J’ai construit cet exposé en quatre parties, de façon à respecter la structure des Quatre Nobles Vérités, tout en étant bien conscient qu’aucune de ces vérités ne peut être décrite correctement sans faire – de manière plus ou moins explicite – référence aux trois autres, ce qui, soit dit en passant, est également le cas pour les concepts clés de la grille de résolution de problèmes de Palo Alto[8].

Voici donc le double tableau sur lequel je compte m’appuyer pour développer mon propos :

Les Quatre Nobles Vérités Le Modèle de Palo Alto
1.     La souffrance 1. Le problème
2.     L’origine de la souffrance 2. Les tentatives de solution
3.     L’arrêt de la souffrance 3. La stratégie thérapeutique
4.     Les moyens pour y parvenir 4. Les outils et techniques de changement

(1) La souffrance est-elle un problème ?

 La première Noble Vérité est une simple observation : le mal-être, la souffrance, existent, ils sont même inéluctables, aucun de nous ne peut y échapper.[9] Le Bouddha constate que la naissance est douleur, la vieillesse est douleur, la maladie est douleur, la mort est douleur, l’union avec ce qu’on n’aime pas est douleur, la séparation d’avec ce que l’on aime est douleur, ne pas obtenir ce que l’on désire est douleur… Il existe une infinité d’occasions de ressentir de l’insatisfaction, de la frustration ou du chagrin tout au long de notre existence. Et le thérapeute, dont la mission est d’essayer de soulager, tant que faire se peut, la souffrance humaine, passe la majeure partie de son existence professionnelle au contact direct de cette souffrance.

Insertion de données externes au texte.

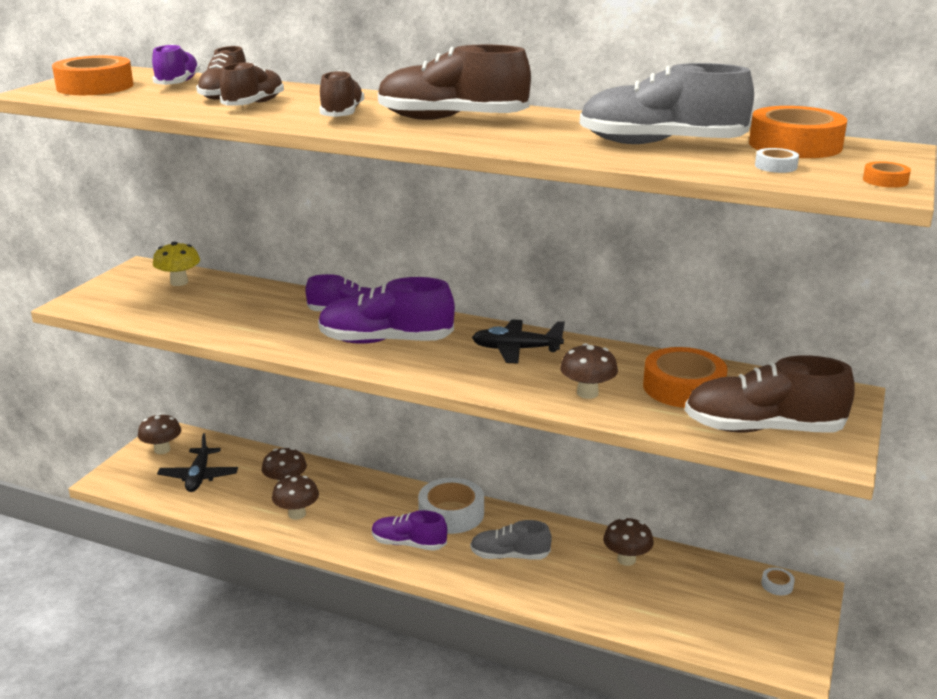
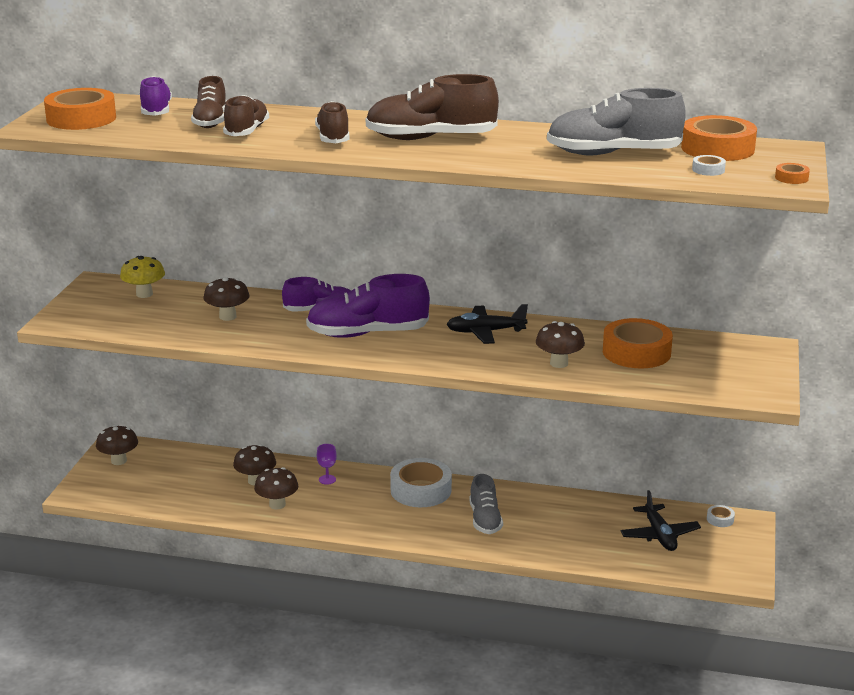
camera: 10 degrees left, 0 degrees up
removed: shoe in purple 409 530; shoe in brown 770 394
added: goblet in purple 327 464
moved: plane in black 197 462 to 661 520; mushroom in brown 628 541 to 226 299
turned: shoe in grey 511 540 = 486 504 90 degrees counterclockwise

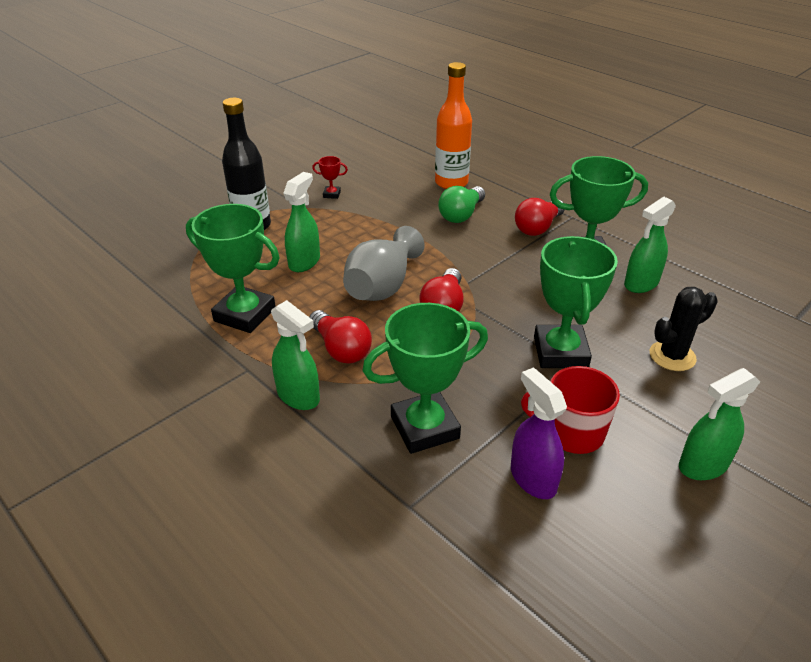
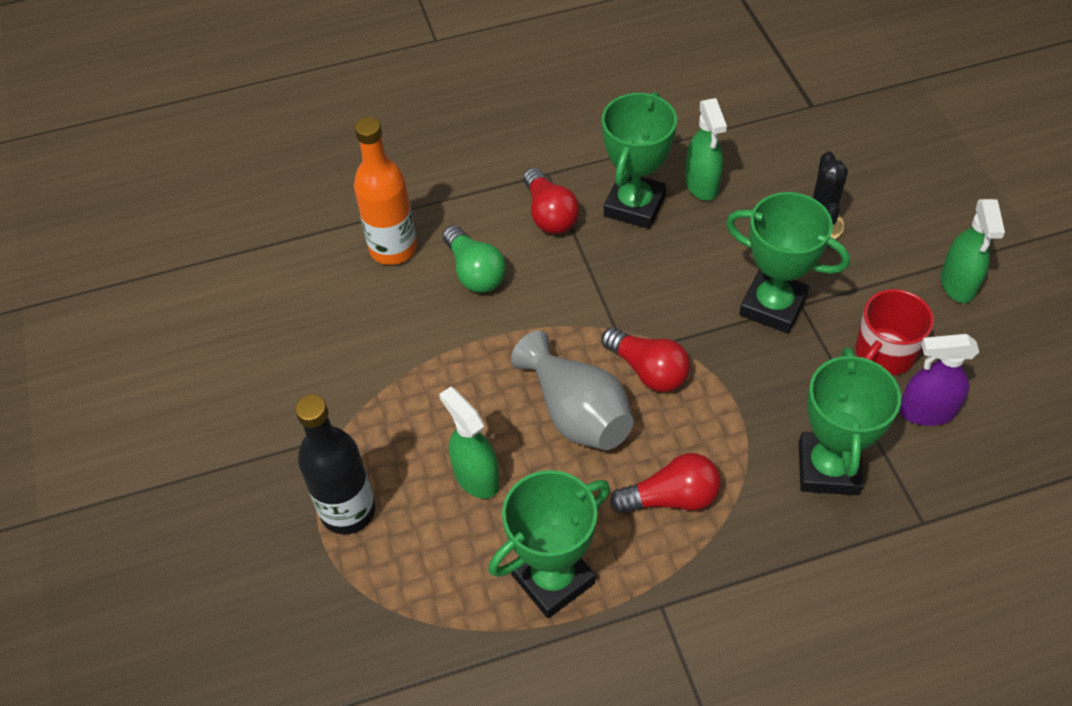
camera: 60 degrees left, 15 degrees up
removed: spray bottle in green 295 355; trophy in red 330 177

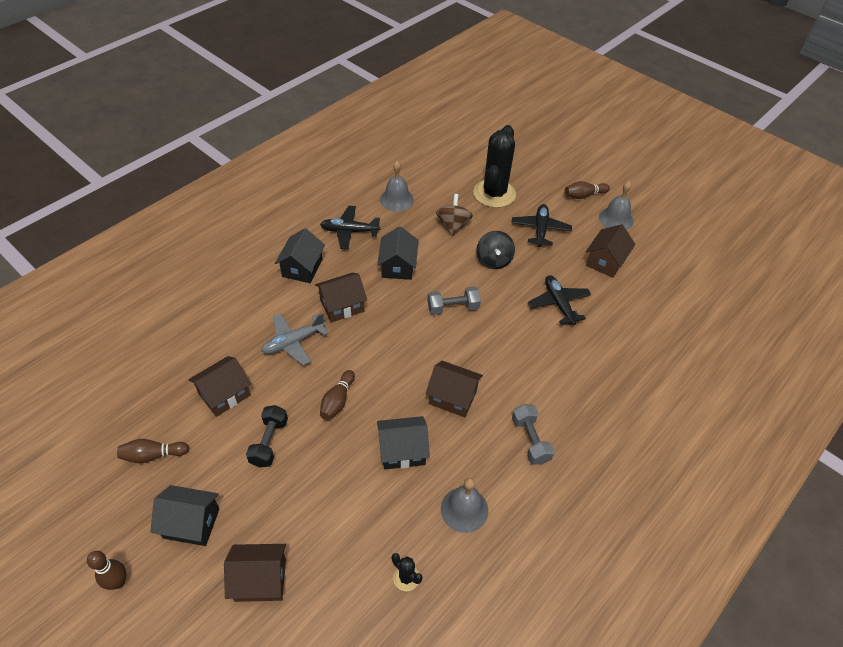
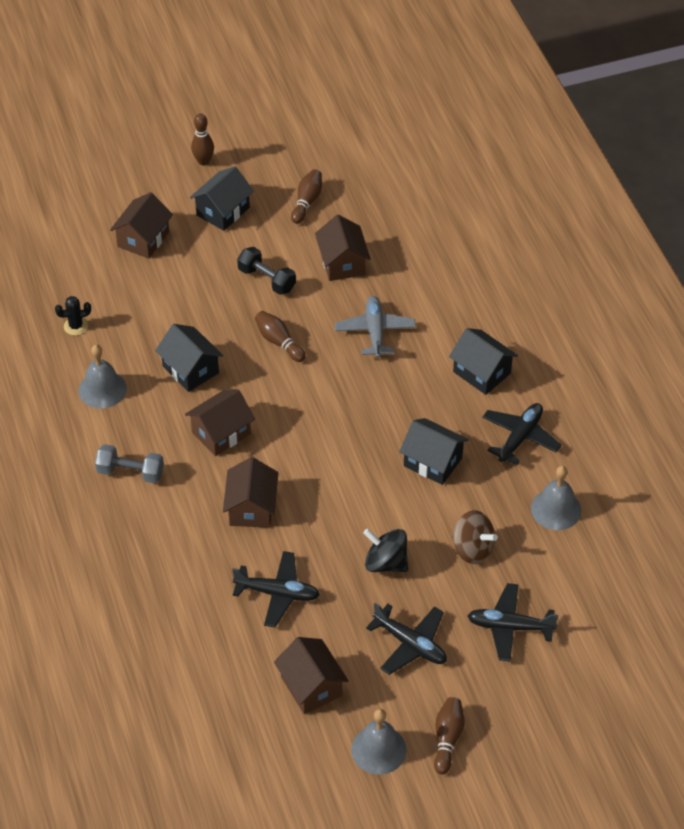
camera: 120 degrees right, 0 degrees up
removed: dumbbell in grey 454 301
moved: house in brown 341 298 to 250 492
replaced: cactus in black 494 166 to plane in black 513 622
turned: house in black 403 443 = 189 358 60 degrees counterclockwise

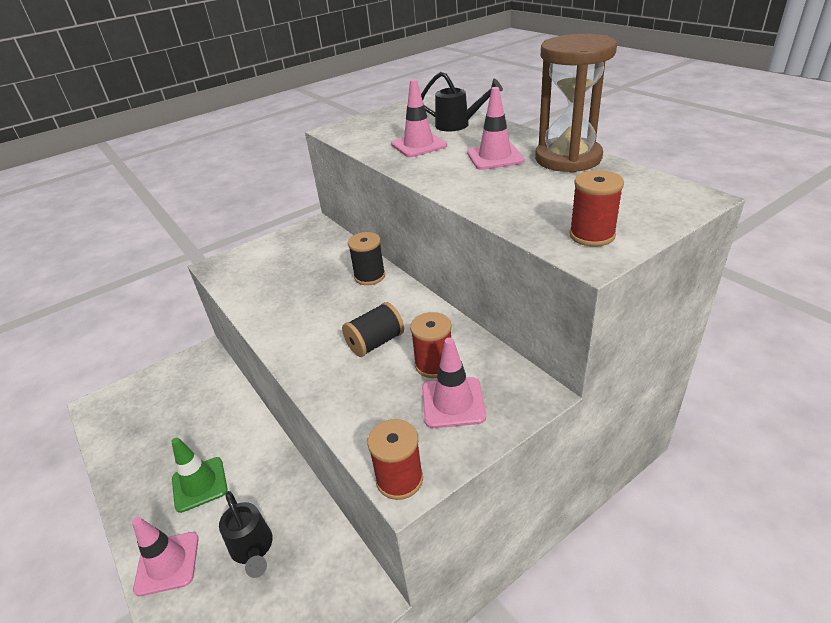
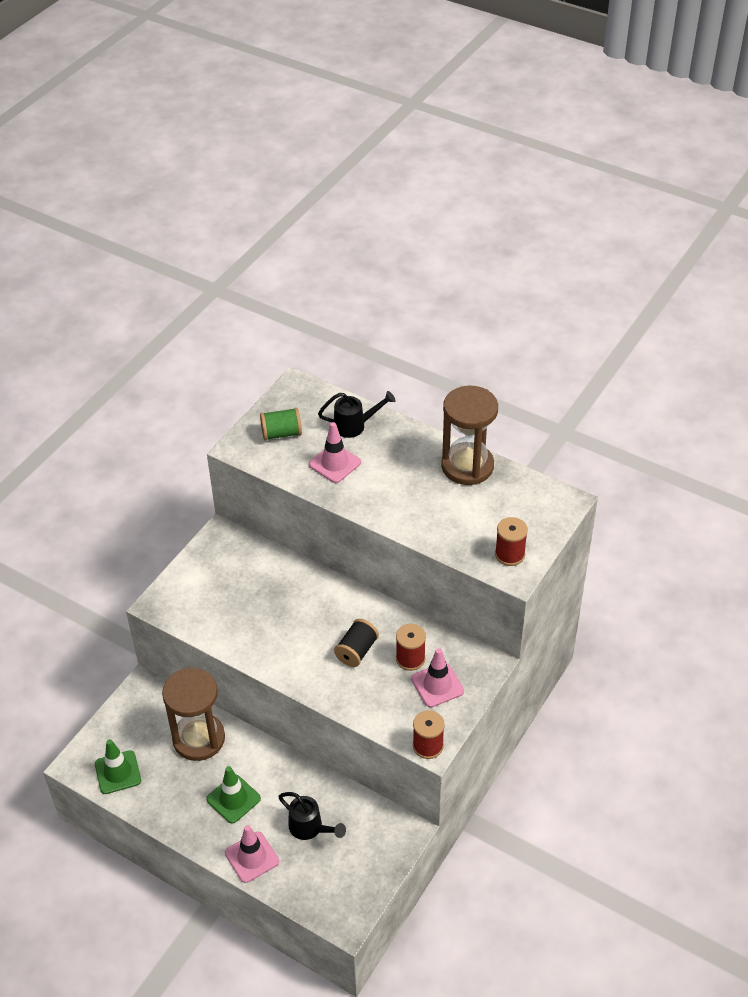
camera: 25 degrees left, 10 degrees up
removed: spool in black 366 258; traffic cone in pink 495 128
added: traffic cone in green 118 766; hourglass in brown 193 714; spool in green 281 424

Mais si la souffrance est véritablement inéluctable, quel peut être alors le rôle du thérapeute ? Son entreprise serait-elle fondamentalement vaine, pathétiquement inutile, une sorte de travail de Sisyphe, voué à un absurde et éternel recommencement ? Si l’on en croit les praticiens de l’école de Palo Alto, les choses ne sont, fort heureusement, pas désespérantes à ce point. Dans les termes de John Weakland : « Quand vous n’avez pas de problème, la vie est juste une fichue chose après l’autre. Quand vous avez un problème, la vie est la même fichue chose, qui se répète encore et encore ! » En d’autres termes, il existe différents types de souffrances, que nous distinguons en qualifiant les unes de « difficultés de la vie », le plus souvent passagères, que nous surmontons généralement par quelque action de bon sens[10], ou que nous devons parfois avoir la patience d’endurer, de supporter. Nous qualifions les autres de « problèmes », qui ont pour caractéristique de se répéter, de s’envenimer, de s’enkyster, de s’enflammer, de s’installer dans notre vie, et qui requièrent dès lors un examen attentif et une réflexion stratégique pour espérer pouvoir être résolus.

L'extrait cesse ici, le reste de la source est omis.